== Страница ==
********************

Рут Сен-Дени и Тед Шоун – основатели школы «Denishawn», из которой вышли многие американские танцовщики модерна, – считали, что танец должен содержать все элементы, которые есть в музыке, – время, длительность, акцент, динамику и форму. Вдохновившись танцем Мэри Вигман, Карл Орф поставил задачу создать «элементарную музыку», соответствующую «элементарному движению»[186]. В Хореологической лаборатории РАХН изучали «координацию движений танца и музыкальных явлений»[187]. А самое, наверное, знаменитое партнерство хореографа и композитора авангарда – творческий союз Джона Кейджа и Мерса Каннингема, начавшийся позже, в середине ХХ века.
Музыкально-двигательный рефлекс
Задачу «быть верным музыке в движениях» надо было решать не только в теории, но и – прежде всего – на практике. Дункан никакого метода, никаких указаний на этот счет не оставила. Правда, в своих мемуарах она описывает, как слушая музыку, научилась улавливать «вибрации [идущие к] источнику танца, находящемуся как бы внутри меня»[188]. Лои Фуллер тоже говорила о «вибрациях», но считала, что они исходят из ее собственных движений[189]. О «вибрациях нервной системы», вызванных ритмическими движениями, упоминал Далькроз[190]. Термин стал популярным благодаря теософам, называвшим «вибрациями» проявления космической творческой силы. Оккультисты верили, что вибрации некоей «жизненной силы» порождают ауру, и даже пытались ее сфотографировать[191]. А Лабан считал, что «ви́дение мира как собрания ритмических вибраций в огромных масштабах, как волн или динамических течений может оказаться мощным стимулом для… хореографов»[192].

********************

== Задание a ==
Верните текст о танце и музыке целиком, слово в слово.

== Записи для задания ==
********************

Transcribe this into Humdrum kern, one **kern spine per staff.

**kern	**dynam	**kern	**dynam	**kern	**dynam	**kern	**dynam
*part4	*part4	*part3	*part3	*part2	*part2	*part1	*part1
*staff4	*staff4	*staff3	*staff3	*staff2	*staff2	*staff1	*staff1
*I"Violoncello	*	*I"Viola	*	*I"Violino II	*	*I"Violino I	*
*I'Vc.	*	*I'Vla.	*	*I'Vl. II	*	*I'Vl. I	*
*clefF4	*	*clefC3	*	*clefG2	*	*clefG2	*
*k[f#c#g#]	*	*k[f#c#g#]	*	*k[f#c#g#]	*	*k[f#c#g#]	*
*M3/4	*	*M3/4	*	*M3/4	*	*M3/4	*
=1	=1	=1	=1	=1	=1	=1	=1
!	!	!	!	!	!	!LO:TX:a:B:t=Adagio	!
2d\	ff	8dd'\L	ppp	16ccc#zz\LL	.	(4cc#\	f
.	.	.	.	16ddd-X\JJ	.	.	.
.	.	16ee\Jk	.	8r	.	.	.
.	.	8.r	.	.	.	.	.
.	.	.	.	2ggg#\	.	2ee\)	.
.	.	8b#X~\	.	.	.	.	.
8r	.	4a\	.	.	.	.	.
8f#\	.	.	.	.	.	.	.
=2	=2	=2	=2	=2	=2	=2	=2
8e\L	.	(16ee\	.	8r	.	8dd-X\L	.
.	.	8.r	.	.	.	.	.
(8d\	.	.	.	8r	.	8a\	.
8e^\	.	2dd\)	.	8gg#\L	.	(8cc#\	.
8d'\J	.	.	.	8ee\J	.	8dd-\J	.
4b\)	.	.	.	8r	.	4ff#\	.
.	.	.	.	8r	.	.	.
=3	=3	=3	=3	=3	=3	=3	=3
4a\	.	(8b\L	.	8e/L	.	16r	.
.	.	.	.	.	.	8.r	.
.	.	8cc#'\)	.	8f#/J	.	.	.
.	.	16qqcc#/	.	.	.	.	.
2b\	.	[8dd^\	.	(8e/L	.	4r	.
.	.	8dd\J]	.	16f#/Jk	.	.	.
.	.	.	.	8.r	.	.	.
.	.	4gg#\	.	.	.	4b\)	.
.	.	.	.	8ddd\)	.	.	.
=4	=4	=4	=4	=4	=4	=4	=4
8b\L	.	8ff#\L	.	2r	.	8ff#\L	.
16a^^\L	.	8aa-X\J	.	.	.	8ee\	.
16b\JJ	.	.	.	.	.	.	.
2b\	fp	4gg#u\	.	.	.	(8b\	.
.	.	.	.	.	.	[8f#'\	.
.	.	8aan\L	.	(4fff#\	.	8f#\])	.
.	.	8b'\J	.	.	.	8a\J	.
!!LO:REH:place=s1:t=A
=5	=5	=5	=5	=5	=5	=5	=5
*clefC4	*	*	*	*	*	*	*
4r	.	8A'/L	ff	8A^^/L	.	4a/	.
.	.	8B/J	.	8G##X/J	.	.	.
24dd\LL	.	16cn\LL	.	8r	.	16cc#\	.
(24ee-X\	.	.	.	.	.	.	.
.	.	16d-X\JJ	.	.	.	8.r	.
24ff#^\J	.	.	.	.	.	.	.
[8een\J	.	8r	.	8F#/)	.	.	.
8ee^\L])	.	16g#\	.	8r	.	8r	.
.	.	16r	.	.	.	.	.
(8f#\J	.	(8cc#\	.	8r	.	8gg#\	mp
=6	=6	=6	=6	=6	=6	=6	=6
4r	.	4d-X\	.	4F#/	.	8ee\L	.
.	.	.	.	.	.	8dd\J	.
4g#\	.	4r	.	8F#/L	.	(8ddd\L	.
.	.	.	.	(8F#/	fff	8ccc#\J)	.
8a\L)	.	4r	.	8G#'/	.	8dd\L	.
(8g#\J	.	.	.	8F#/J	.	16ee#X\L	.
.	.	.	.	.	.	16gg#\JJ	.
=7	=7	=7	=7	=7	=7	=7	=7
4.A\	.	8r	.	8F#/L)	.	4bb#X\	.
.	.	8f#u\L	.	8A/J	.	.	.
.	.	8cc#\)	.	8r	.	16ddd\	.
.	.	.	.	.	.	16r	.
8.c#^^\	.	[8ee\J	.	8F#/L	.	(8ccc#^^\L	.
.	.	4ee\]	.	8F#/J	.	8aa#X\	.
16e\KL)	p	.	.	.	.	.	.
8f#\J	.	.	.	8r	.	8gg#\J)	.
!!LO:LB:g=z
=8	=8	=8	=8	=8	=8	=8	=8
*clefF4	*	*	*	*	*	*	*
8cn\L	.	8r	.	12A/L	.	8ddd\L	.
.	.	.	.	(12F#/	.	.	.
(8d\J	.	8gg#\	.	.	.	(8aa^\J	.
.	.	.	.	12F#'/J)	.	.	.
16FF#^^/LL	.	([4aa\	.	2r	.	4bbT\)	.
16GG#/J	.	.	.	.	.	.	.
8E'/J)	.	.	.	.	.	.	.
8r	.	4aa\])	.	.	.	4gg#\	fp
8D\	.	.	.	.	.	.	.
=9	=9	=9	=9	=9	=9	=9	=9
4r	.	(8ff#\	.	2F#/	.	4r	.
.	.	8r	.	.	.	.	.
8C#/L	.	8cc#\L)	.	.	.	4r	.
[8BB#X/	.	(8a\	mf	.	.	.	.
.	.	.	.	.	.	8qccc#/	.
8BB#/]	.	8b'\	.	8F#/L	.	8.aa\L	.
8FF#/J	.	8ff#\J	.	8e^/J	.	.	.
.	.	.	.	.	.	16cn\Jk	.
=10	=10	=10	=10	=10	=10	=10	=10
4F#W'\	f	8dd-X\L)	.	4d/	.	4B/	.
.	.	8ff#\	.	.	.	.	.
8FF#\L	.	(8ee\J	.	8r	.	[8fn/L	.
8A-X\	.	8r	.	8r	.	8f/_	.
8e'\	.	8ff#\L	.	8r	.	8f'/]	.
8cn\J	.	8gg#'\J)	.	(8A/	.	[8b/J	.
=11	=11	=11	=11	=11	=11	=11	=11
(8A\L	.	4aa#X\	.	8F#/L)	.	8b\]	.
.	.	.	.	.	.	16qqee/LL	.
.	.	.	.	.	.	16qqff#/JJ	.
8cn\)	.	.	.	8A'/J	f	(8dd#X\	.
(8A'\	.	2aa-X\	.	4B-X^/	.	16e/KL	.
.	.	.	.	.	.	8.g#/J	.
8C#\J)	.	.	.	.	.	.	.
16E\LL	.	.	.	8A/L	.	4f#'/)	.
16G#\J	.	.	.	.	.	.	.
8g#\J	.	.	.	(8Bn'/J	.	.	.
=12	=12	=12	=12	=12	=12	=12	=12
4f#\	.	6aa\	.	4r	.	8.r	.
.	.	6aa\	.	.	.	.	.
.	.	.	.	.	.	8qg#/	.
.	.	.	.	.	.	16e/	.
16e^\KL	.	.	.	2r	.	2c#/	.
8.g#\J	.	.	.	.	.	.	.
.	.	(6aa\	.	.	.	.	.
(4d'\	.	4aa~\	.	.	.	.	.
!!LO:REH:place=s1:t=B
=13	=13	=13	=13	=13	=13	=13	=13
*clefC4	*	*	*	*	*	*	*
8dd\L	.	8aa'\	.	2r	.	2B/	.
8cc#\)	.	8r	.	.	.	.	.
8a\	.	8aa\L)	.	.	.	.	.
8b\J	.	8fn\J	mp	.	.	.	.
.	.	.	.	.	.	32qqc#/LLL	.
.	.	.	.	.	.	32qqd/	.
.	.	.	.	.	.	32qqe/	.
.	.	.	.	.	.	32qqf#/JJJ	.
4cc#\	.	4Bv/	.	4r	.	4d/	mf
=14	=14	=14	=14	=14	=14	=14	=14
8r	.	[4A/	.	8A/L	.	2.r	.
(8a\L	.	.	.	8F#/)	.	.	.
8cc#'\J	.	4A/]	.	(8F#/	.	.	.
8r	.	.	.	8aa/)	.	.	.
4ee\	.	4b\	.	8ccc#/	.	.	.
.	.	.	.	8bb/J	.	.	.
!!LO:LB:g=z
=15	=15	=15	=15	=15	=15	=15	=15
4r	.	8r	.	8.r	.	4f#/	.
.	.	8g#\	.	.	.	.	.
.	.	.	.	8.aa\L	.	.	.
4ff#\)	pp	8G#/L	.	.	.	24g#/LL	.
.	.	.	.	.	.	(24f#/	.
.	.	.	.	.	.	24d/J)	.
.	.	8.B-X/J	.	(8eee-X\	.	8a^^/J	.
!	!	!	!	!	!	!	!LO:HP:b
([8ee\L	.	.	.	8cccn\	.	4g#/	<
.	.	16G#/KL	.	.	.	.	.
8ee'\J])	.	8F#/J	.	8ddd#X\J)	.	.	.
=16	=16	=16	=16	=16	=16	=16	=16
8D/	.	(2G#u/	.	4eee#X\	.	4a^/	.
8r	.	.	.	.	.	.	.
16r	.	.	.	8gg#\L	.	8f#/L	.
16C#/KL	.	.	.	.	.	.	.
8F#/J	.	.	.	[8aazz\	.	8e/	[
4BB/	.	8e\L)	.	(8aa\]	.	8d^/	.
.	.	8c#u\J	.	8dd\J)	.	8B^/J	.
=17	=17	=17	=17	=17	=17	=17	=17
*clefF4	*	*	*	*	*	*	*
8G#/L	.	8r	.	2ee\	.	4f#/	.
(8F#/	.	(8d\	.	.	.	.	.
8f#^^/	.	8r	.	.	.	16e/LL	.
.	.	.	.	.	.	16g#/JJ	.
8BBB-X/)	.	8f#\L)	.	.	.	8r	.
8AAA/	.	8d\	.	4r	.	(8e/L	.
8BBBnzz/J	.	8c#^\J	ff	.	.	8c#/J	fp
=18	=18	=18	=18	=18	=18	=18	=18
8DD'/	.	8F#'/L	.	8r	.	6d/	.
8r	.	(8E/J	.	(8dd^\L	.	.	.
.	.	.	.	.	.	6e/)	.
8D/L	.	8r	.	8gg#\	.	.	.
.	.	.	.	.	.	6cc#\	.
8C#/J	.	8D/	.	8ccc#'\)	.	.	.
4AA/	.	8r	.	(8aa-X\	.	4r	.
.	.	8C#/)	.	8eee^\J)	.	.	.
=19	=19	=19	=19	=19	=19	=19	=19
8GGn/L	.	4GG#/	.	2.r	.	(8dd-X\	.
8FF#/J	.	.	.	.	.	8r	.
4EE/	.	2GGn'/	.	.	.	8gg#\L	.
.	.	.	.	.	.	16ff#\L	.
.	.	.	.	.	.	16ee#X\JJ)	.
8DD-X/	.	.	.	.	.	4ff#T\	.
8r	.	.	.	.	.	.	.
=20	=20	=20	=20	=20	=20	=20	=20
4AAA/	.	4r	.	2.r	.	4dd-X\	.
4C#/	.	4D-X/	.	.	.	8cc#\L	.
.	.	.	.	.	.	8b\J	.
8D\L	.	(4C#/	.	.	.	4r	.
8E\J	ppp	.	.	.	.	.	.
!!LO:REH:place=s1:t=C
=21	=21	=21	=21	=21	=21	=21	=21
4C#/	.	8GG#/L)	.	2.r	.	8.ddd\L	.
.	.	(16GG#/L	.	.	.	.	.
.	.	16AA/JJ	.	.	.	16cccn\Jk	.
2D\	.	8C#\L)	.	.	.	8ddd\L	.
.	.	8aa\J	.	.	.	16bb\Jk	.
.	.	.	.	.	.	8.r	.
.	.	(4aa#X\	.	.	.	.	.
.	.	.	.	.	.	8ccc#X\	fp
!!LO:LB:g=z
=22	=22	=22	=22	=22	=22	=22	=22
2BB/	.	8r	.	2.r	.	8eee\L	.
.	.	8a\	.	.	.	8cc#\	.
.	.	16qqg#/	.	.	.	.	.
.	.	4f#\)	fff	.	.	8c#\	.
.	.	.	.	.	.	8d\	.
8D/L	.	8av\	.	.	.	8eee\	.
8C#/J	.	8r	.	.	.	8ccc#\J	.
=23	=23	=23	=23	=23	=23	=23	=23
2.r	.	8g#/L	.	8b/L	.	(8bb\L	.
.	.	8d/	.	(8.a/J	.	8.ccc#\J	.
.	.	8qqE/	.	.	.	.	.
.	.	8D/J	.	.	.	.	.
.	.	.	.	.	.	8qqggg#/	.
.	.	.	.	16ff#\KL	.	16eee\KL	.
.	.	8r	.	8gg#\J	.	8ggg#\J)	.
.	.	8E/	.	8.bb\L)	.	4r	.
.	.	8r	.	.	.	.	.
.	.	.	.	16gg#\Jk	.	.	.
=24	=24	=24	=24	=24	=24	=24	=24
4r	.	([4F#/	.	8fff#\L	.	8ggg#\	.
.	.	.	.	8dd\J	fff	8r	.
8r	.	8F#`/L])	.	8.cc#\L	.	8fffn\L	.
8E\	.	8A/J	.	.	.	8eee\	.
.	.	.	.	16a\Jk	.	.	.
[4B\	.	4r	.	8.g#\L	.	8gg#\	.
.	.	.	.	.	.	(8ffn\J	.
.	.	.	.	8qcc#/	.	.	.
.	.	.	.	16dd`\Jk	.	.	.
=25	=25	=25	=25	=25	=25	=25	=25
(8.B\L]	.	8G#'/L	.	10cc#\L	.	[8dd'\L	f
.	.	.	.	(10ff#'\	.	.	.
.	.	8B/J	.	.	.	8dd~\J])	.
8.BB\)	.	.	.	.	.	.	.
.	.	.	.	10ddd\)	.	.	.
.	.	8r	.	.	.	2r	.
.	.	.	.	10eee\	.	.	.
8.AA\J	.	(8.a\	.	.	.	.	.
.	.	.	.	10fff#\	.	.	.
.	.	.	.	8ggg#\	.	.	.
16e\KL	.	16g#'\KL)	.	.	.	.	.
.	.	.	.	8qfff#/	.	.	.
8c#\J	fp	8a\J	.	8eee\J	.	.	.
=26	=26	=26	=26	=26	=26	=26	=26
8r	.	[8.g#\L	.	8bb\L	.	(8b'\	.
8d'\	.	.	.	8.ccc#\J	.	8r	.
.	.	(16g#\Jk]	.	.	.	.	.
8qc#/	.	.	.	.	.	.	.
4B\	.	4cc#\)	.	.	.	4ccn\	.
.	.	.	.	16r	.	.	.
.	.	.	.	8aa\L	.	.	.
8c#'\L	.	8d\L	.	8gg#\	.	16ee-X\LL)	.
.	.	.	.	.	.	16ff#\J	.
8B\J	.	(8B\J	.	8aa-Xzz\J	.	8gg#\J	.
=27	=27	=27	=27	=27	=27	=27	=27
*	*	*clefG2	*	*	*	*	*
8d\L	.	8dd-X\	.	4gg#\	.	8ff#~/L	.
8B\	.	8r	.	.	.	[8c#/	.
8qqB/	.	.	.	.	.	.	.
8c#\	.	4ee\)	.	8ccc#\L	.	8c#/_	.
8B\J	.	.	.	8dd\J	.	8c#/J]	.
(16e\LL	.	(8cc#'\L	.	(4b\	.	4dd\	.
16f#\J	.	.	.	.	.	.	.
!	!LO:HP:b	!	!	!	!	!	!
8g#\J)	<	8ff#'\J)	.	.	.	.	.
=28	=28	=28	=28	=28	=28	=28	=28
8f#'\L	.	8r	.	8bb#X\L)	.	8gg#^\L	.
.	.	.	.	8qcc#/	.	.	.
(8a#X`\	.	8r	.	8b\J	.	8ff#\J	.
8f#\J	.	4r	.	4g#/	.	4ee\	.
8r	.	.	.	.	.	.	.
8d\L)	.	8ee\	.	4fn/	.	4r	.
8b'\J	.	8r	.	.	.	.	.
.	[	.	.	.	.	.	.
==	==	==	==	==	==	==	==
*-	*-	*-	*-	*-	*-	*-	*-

********************

== Задание b ==
Укажите число строк в записях, где встречается строка «kern». Ответ дайте одним числом.

== Решение задания a ==
Рут Сен-Дени и Тед Шоун – основатели школы «Denishawn», из которой вышли многие американские танцовщики модерна, – считали, что танец должен содержать все элементы, которые есть в музыке, – время, длительность, акцент, динамику и форму. Вдохновившись танцем Мэри Вигман, Карл Орф поставил задачу создать «элементарную музыку», соответствующую «элементарному движению»[186]. В Хореологической лаборатории РАХН изучали «координацию движений танца и музыкальных явлений»[187]. А самое, наверное, знаменитое партнерство хореографа и композитора авангарда – творческий союз Джона Кейджа и Мерса Каннингема, начавшийся позже, в середине ХХ века.
Музыкально-двигательный рефлекс
Задачу «быть верным музыке в движениях» надо было решать не только в теории, но и – прежде всего – на практике. Дункан никакого метода, никаких указаний на этот счет не оставила. Правда, в своих мемуарах она описывает, как слушая музыку, научилась улавливать «вибрации [идущие к] источнику танца, находящемуся как бы внутри меня»[188]. Лои Фуллер тоже говорила о «вибрациях», но считала, что они исходят из ее собственных движений[189]. О «вибрациях нервной системы», вызванных ритмическими движениями, упоминал Далькроз[190]. Термин стал популярным благодаря теософам, называвшим «вибрациями» проявления космической творческой силы. Оккультисты верили, что вибрации некоей «жизненной силы» порождают ауру, и даже пытались ее сфотографировать[191]. А Лабан считал, что «ви́дение мира как собрания ритмических вибраций в огромных масштабах, как волн или динамических течений может оказаться мощным стимулом для… хореографов»[192].

== Решение задания b ==
2